Death, taxes, and a weekly Sunday phone call to my parents back in Texas.
Of just under four years of conversation topics that have come and gone, a running theme has been one’s ever-changing relationship with self-commodification (especially in the build-up to graduation), and trying to find my way with parents who’ve had more time to reckon with their own versions of the same, ubiquitous pressure. Naturally, these initially comfort-seeking conversations took on different forms when held with others close to me. Showcased in this collection of chapters titled: “EIRA,” “MARK,” “FELIX,” and “MATHIAS” are, at their core, four such conversations. Each participant was also given a Fujifilm disposable camera and the lone instruction to shoot their life in terms of places that have shaped their character.
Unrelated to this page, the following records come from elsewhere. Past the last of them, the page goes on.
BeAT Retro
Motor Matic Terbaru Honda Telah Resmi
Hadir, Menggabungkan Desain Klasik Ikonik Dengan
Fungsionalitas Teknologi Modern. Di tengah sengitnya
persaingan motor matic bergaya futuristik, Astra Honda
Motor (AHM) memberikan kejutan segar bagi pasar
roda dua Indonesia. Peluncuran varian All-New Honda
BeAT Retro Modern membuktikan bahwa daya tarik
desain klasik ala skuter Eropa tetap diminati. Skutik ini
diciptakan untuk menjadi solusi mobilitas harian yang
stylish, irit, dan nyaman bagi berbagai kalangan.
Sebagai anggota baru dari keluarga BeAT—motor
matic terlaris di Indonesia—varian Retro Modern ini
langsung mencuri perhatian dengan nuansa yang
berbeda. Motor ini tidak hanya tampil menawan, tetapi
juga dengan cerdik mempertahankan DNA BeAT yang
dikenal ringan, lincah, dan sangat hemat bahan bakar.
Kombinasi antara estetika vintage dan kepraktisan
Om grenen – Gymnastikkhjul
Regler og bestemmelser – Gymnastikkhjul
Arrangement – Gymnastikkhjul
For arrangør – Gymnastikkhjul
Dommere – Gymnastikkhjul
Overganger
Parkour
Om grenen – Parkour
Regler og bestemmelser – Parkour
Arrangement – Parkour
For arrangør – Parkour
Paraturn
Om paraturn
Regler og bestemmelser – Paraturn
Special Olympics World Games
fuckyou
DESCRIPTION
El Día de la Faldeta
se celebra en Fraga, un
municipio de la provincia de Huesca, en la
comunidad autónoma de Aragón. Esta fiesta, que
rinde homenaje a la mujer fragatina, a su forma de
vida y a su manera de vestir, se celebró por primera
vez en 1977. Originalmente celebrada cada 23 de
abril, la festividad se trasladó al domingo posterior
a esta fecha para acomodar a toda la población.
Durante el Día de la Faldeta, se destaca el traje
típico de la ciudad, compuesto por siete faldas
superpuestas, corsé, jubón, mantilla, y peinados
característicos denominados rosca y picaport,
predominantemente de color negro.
Fashioned as self-sufficient file folders containing text transcriptions of the interviews, corresponding CDs, clear annotation pages, and reminiscent laminated objects, this project aims to paint a portrait of our sense of self when freed from needing to put on a marketable face. I hope every reader will be able to see a piece of themselves, not necessarily through obvious characteristics, but through the similarities in how we see the world and the many mirrors it holds up to us. Box-ticking similarities won’t make two people kindred spirits, but a shared sense of perspective just might. We can never be short on people and places to find refuge.